TPM Reader CB responds to JS by arguing that case law and precedent about insurrections in one context doesn’t necessarily settle the question of what counts for the purposes of the 14th amendment’s disqualification clause. As I told CB I partly agree but not entirely. I subscribe to an older of who in our system gets to interpret the constitution. Each branch has a right and a duty to interpret the meaning of the constitution. The courts may get the last word. But it’s not the only word.
My perspective as a reader/subscriber with over a decade of strategic impact public interest litigation experience:
I couldn’t disagree more with the reader who said “The question is clear to me: would the President have the authority under the *1807* Insurrection Act to federalize troops in this case?”
The decision whether to federalize troops to quell an insurrection is a question of political judgment. It’s an executive decision made by the President. It’s not clear to me that a national guard deployment is even justiciable, i.e. capable of being reviewed by the judiciary. Even if there was some way to review such a decision, the judiciary grants the executive branch wide berth and great deference in making these kinds of discretionary calls (if the judicial branch even reviews the case at all). See Martin v. Mott (“the authority to decide whether [to deploy troops under the law] belongs exclusively to the President [and] his decision is conclusive upon all other persons.”); see also The Insurrection Act Explained, Brennan Center for Justice.
In other words, framing this in terms of whether the conduct is subject to federal intervention under the Insurrection Act policing is setting the bar far too low.
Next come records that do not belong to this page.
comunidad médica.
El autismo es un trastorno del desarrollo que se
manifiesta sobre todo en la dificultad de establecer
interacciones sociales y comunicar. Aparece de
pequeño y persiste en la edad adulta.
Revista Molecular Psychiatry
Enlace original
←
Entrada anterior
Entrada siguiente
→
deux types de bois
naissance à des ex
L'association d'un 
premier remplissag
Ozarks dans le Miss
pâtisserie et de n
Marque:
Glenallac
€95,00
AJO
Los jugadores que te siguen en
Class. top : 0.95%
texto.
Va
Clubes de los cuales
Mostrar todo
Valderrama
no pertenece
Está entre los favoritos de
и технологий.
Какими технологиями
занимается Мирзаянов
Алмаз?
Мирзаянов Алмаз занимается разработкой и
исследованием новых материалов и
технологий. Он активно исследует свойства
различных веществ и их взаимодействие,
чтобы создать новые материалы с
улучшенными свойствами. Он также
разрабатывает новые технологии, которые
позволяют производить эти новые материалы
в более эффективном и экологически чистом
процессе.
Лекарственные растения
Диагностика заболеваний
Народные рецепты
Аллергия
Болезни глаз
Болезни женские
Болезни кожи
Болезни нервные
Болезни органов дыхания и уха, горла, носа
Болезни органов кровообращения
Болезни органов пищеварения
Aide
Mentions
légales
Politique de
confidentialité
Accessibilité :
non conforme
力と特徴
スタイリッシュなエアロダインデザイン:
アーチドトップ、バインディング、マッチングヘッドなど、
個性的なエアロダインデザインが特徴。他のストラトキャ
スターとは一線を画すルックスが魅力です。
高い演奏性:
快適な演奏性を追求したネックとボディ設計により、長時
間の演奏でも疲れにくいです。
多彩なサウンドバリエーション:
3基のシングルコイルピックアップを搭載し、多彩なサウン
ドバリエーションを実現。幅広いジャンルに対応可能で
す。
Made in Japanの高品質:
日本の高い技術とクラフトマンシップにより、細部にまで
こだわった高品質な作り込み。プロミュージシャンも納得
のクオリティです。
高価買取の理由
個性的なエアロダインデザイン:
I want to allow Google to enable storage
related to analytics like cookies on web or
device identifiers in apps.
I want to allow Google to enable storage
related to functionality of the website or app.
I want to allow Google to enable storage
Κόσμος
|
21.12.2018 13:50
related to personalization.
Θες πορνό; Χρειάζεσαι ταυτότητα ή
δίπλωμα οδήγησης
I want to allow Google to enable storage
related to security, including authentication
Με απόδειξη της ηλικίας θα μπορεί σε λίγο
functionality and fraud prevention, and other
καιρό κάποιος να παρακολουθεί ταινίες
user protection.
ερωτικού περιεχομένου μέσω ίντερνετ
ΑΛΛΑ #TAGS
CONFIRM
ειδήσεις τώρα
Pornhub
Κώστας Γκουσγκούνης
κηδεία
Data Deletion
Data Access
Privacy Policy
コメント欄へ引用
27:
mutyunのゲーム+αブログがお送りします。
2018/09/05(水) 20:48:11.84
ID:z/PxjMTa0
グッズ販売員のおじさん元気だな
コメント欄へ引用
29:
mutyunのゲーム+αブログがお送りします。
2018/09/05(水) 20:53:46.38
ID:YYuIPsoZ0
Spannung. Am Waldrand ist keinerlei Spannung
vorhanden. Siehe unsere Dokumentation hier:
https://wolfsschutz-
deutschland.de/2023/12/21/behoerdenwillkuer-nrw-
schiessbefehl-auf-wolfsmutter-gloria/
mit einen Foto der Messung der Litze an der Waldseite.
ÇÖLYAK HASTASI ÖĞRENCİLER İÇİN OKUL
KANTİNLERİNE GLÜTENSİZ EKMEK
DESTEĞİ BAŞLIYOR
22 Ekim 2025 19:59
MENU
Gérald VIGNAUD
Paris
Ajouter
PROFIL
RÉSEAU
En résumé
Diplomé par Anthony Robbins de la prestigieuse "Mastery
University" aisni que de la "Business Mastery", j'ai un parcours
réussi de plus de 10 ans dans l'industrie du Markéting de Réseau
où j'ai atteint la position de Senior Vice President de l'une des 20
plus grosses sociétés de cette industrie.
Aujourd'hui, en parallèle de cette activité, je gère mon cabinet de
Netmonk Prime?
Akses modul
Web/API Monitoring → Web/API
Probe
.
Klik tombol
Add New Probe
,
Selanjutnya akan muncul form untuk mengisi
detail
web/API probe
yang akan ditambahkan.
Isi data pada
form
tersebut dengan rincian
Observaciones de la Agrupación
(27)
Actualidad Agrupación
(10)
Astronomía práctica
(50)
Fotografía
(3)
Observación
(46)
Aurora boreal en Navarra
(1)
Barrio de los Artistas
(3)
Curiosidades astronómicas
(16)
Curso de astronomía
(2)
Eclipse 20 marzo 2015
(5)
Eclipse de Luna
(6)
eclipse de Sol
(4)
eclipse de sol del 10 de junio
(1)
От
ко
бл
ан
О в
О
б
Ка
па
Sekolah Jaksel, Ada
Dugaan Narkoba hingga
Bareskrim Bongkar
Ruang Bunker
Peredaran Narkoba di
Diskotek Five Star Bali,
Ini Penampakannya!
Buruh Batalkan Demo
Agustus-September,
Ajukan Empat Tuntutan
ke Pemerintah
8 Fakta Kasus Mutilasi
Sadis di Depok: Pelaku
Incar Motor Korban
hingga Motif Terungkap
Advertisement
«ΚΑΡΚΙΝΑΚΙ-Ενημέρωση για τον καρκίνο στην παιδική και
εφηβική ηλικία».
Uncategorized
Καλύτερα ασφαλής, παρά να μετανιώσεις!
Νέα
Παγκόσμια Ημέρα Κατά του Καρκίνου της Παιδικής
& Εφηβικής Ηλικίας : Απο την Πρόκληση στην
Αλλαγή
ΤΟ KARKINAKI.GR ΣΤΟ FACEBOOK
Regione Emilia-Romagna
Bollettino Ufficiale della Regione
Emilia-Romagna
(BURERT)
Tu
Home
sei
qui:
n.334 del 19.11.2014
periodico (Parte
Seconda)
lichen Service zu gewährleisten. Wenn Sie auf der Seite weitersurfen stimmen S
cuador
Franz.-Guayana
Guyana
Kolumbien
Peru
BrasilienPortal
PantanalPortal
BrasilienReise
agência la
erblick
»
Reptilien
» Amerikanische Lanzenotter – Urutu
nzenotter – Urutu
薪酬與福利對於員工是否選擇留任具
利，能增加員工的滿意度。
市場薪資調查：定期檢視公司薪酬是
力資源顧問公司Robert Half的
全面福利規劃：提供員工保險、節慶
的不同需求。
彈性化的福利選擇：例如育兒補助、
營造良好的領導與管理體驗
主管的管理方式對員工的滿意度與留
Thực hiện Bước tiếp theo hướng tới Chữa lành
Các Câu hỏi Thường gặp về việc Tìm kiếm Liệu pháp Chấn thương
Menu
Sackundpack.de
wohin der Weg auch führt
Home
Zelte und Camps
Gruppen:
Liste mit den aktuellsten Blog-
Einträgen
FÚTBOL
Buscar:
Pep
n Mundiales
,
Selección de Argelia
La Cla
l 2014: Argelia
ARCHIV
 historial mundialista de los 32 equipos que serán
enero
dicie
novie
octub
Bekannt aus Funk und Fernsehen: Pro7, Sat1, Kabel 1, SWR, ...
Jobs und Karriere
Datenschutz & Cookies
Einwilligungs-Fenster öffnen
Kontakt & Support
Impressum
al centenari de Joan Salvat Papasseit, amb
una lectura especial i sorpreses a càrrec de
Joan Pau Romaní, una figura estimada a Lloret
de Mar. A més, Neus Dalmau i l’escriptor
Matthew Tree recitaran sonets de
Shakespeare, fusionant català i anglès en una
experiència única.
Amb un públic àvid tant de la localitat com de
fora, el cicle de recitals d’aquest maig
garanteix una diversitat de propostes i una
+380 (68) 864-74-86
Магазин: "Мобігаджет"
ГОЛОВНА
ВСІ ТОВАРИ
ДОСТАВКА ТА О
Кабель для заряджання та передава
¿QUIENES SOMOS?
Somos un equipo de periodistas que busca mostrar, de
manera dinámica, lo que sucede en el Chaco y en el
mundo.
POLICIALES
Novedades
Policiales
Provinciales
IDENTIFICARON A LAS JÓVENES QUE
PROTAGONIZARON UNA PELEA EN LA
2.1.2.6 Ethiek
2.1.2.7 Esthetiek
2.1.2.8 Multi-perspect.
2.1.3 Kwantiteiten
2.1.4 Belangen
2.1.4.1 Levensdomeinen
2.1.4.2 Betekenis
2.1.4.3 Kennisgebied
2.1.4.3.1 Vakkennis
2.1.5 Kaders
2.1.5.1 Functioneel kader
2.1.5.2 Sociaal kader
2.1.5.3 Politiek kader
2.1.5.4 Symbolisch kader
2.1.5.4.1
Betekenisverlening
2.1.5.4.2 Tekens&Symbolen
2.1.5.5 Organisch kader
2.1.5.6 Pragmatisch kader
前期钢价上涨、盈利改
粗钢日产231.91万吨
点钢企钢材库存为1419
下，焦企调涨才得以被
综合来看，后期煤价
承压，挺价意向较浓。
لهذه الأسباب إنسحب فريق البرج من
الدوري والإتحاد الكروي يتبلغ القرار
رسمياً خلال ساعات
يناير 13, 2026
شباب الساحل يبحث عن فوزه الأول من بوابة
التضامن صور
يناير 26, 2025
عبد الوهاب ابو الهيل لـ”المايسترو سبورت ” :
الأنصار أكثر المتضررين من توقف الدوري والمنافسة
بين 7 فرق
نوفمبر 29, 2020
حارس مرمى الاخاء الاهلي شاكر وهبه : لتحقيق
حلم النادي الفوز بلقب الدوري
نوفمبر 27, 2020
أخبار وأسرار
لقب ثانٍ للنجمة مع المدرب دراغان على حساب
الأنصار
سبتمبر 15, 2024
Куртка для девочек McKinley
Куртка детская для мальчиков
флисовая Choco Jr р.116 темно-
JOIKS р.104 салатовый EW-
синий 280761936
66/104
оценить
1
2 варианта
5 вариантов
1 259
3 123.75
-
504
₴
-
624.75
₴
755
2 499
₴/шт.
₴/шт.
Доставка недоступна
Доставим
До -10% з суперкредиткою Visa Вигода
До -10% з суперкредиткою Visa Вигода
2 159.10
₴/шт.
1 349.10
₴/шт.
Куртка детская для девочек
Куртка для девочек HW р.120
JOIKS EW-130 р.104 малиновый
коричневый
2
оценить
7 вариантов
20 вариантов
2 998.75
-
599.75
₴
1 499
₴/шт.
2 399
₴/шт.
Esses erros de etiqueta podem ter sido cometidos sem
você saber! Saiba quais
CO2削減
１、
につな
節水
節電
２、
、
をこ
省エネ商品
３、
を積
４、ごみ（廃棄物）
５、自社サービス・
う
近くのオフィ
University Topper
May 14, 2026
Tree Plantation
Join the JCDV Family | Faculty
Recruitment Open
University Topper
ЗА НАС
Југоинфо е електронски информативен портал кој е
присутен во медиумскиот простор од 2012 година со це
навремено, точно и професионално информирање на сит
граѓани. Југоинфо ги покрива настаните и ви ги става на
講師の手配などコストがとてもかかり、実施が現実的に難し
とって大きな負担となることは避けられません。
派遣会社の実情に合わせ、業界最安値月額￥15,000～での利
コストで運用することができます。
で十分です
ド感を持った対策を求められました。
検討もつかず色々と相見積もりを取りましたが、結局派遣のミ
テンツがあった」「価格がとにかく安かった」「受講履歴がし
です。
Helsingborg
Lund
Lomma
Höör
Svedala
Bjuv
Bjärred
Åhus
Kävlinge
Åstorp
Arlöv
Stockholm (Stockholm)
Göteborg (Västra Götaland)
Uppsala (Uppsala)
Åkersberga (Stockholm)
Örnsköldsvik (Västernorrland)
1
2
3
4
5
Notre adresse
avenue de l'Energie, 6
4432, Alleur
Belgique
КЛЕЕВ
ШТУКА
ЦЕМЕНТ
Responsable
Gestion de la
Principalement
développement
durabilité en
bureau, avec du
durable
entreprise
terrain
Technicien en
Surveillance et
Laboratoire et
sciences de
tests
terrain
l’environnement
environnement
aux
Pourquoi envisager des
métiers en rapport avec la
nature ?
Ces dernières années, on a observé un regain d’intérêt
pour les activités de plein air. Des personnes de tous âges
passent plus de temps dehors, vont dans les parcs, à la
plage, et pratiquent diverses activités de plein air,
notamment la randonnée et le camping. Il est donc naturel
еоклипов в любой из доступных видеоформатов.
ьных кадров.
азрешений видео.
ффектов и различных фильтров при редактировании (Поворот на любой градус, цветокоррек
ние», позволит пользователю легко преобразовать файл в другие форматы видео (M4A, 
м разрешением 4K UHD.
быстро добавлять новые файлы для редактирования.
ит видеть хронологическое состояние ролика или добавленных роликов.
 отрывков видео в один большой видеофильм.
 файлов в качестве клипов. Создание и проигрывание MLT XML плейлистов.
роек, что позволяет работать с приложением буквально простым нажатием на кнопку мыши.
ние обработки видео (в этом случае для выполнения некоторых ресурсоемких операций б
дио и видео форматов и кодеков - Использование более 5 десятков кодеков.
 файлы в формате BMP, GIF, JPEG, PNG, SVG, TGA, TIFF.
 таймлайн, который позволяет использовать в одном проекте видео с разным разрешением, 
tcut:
Rather, the Supreme Court should look to set a high standard for disqualification under the 14th Amendment’s Insurrection Clause that balances the democratic interest of protecting legitimate political activity (such as First Amendment speech and official acts, even if offensive, wrong, or controversial) against the interests sought to be protected by the Insurrection Clause. I can imagine a few reasonable ways that a high standard could be set that balances these competing interests. Due to the apparent egregiousness of Trump’s behavior (bad faith, knowledge of illegality) it’s hard to imagine a standard that doesn’t potentially exclude his candidacy. Perhaps an “actual conviction of insurrection/rebellion under 18 U.S.C. 2383” standard would be Trump’s best bet as it affords him criminal due process protections and buys him time, but even that might not ultimately work out for him.